No quinto dia, após sua morte dada em 26 de setembro de 1861, esse grande homem foi dado à sepultura, na porta da igreja matriz de Desemboque, conforme pedira aos familiares e tinha disponibilizado no seu testamento. Ali permaneceu por 96 anos até 1957 quando um descendente seu, Dr. Clemente Vieira de Araújo, prefeito de Sacramento na época, acompanhado de Dom Alexandre Gonçalves do Amaral, bispo da época, dali retirou seus restos mortais e os transportou para Sacramento. O fato de o bispo autorizar o traslado de seus restos mortais não fere, de forma alguma, a sacralidade que a Igreja dá às sepulturas cristãs.
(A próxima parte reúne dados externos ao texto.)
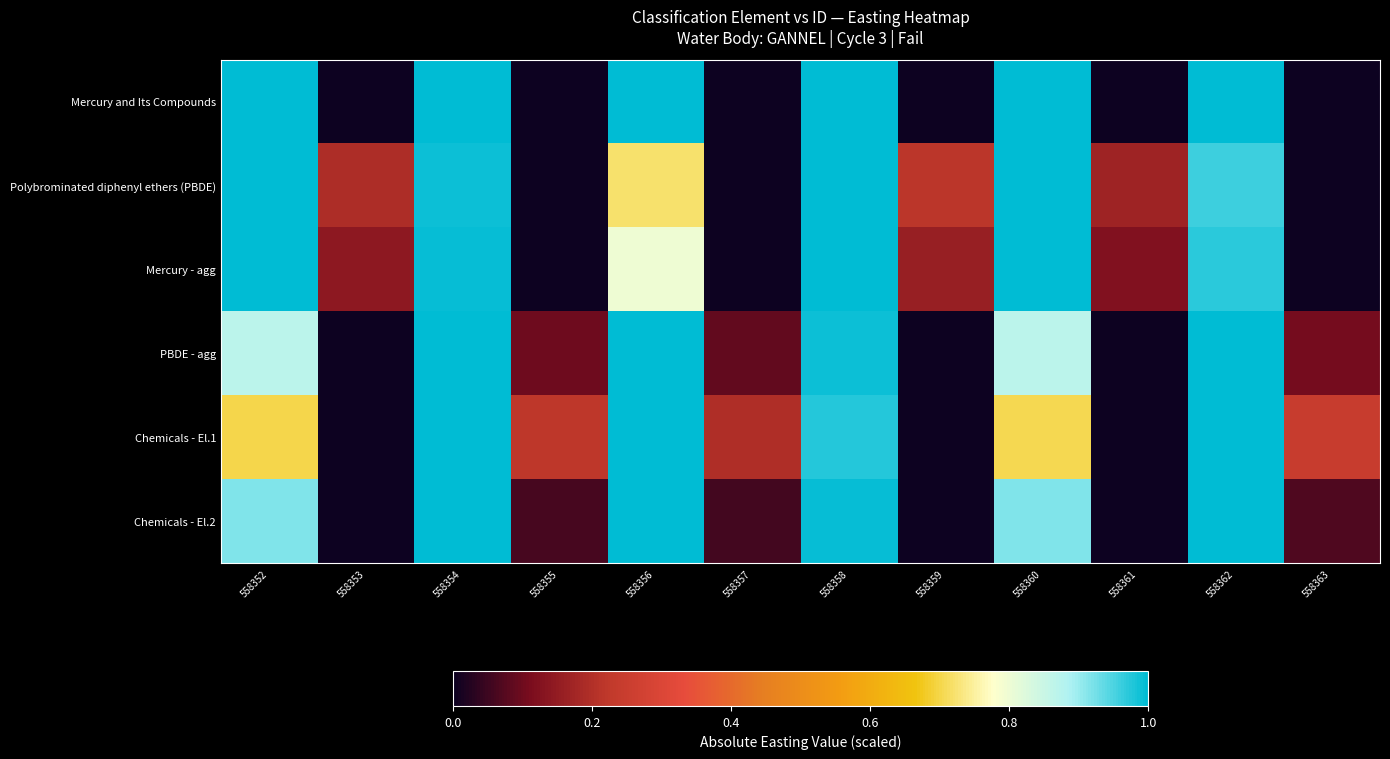

Rank the series at 558354 from lowest to highest value.

Polybrominated diphenyl ethers (PBDE), Mercury - agg, Mercury and Its Compounds, PBDE - agg, Chemicals - El.1, Chemicals - El.2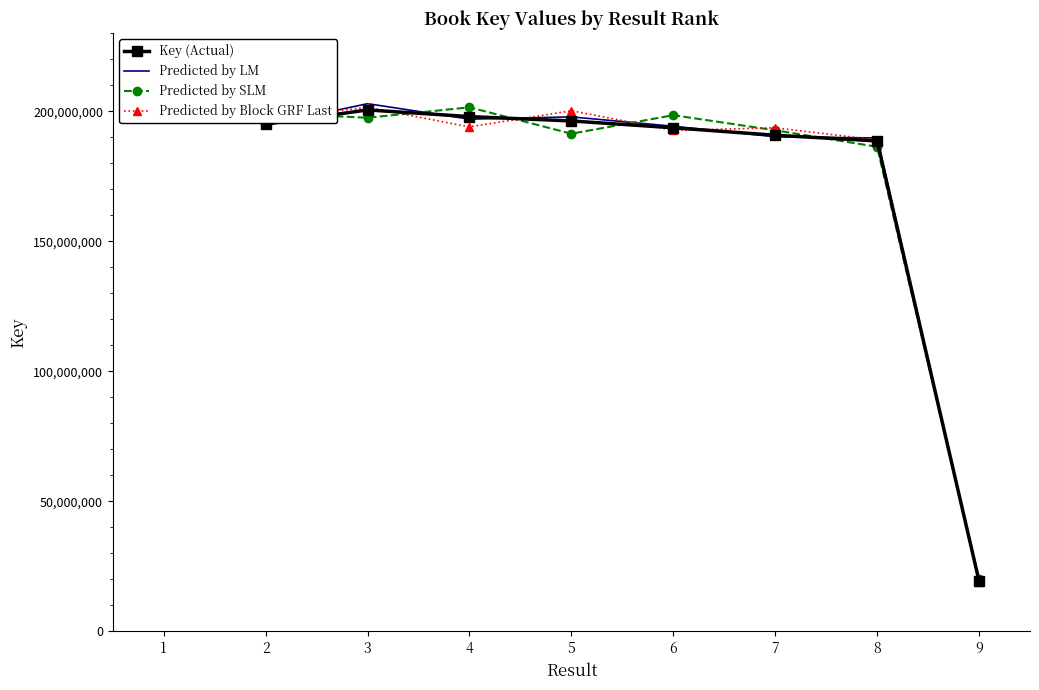

What is the difference between the maximum and second lowest values in the Predicted by LM series?

19473674.0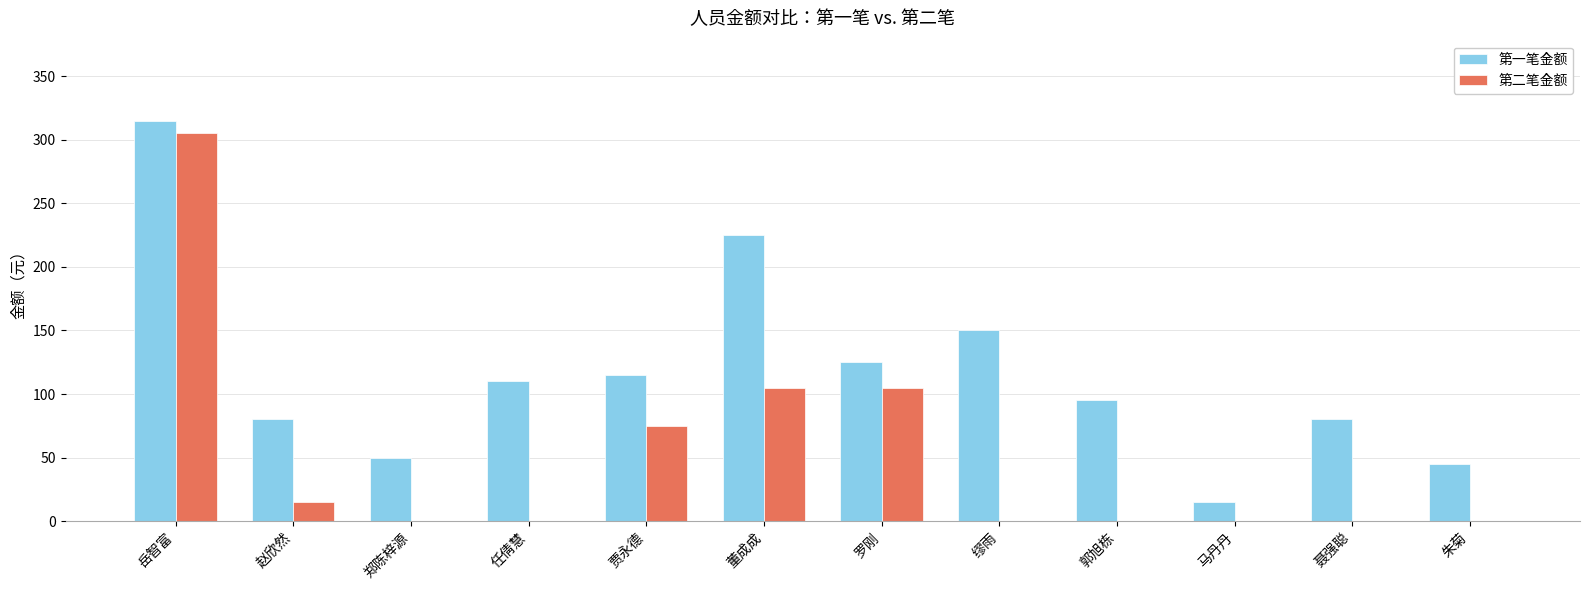

True or false: 第二笔金额 has a value of 0 at 缪雨.

True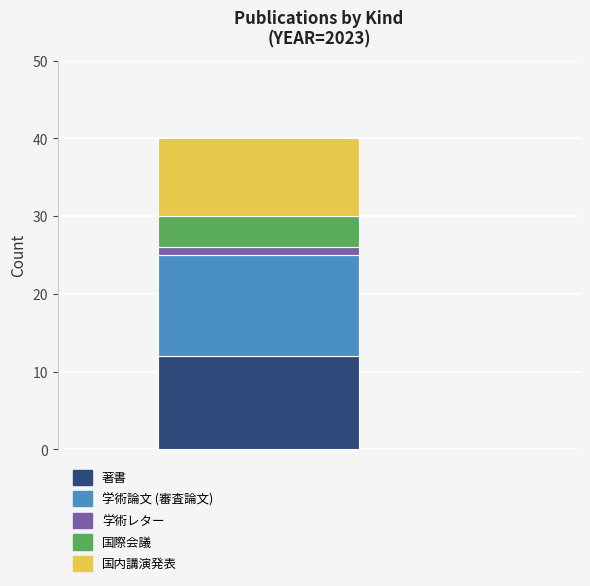

What are all the series names shown in the legend?

著書, 学術論文 (審査論文), 学術レター, 国際会議, 国内講演発表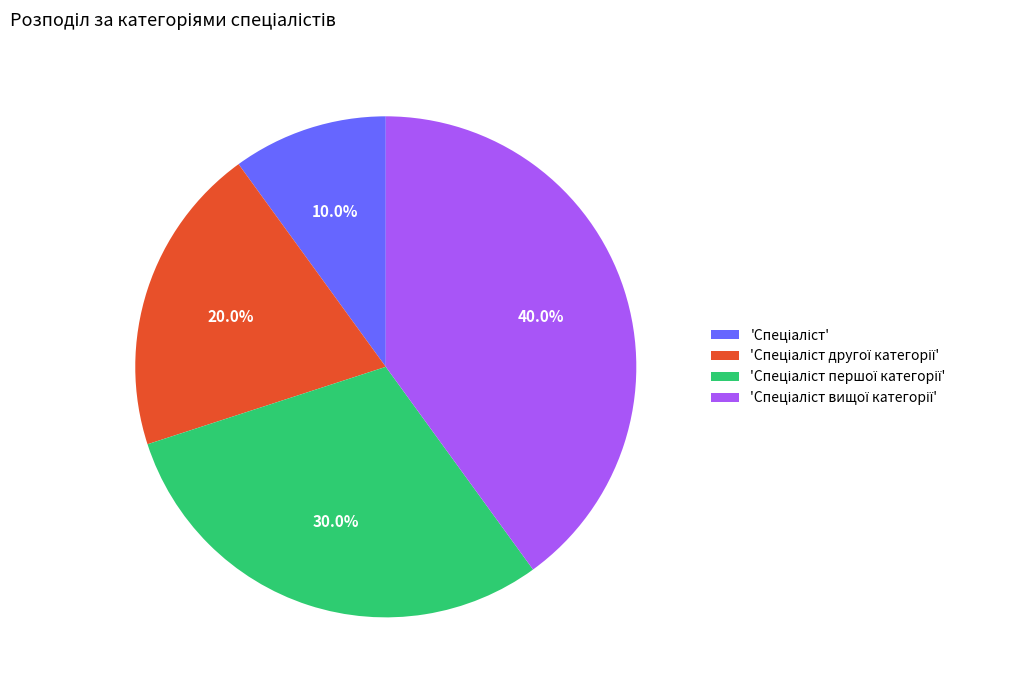

How many segments does this pie chart have?

4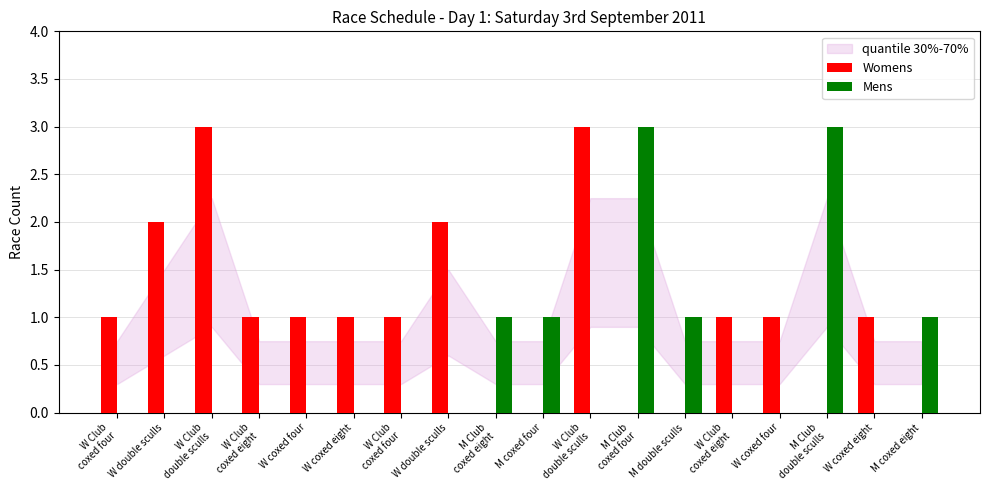

Which series has the largest range (max minus min)?

Womens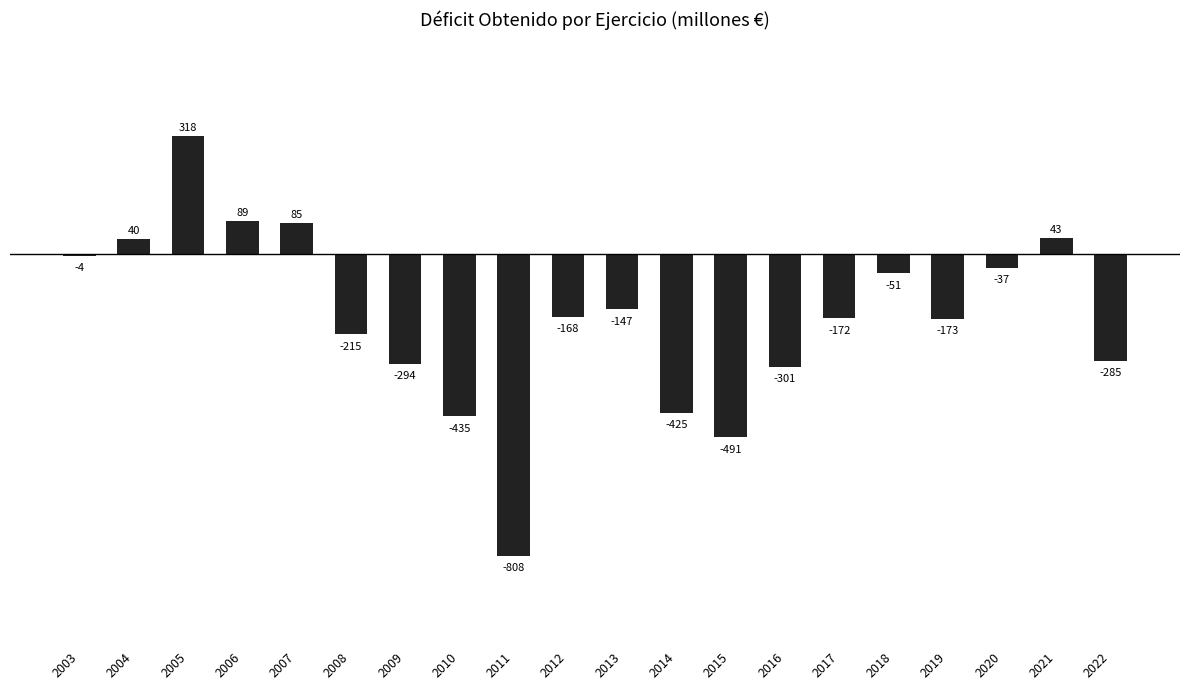

The chart shows a value of -435 at 2010. True or false?

True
Não se profanou sepultura, não se vilipendiou sua memória, apenas quebrou-se uma vontade testamentária que, talvez o bispo e o próprio prefeito, desconheciam. Não se pode dizer a Igreja “profanou ou desrespeitou” um túmulo porque dali retirou restos mortais. A Igreja considera santo o lugar da sepultura e jamais permitiria a profanação de um deles, mormente o túmulo de um sacerdote.

Na abertura daquele venerável túmulo um fato interessante se deu e eu, nesse tempo presente, como pessoa que luta para preservar a história de Sacramento e a memória de Cônego Hermógenes, vejo-me na obrigação de externar para repassar os fatos como se deram. São lembranças do ex-prefeito Dr. Clemente, de saudosa memória, contadas aos seus amigos mais pessoais, dentre eles, nosso amigo Dr. José Alberto Bernardes Borges. Dentro do túmulo havia duas repartições, ou gavetas como se é comum chamar e também duas ossadas humanas, lógico. Uma delas ainda coberta com vestes sacerdotais e alfaias, era o Cônego Hermógenes, a outra uma ossada comum sem algo especial que a identificasse. Quem era? Não se soube na época. Poderia ser um irmão do Cônego, uma irmã, uma filha, um filho, alguém próximo dele. O prefeito que era médico entendeu “pela dilatação dos ossos da bacia” que muito bem poderia ser a ossada de uma mulher, que lá ficou naquele local, enquanto que a ossada do Cônego veio para Sacramento, cidade fundada por ele.

Essas foram as lembranças de Dr. Clemente. Pode-se pensar e mesmo acreditar que tal ossada poderia ser de sua esposa, Dona Ludovina, mas isso sem comprovação científica. Esse fato, a meu ver, em nada pode tornar o túmulo ou a figura do Cônego Hermógenes objetos de depreciação moral. Essa são as lembranças de quem lá esteve e de quem abriu a sepultura, qualquer outra versão além dessa exige sustentação documental ou oral fidedigna antes de ser aventada.

Em 31 de maio de 1982 o ex-prefeito Dr. José Alberto trasladou do cemitério municipal para a praça da Igreja Matriz aqueles restos mortais do venerável Cônego Hermógenes, colocando-o no lugar onde em 1812 ele plantou uma cruz. Quanto a necessidade ou não desses atos de traslados, falaremos em outras oportunidades, nessa agora, nesse momento, surgiu apenas a necessidade de sustentar os fatos que se deram na abertura do túmulo em Desemboque, no ano de 1857. Que se guardem essas memórias sem alterações outras que não se sustentam em documentos ou tradição oral fidedigna.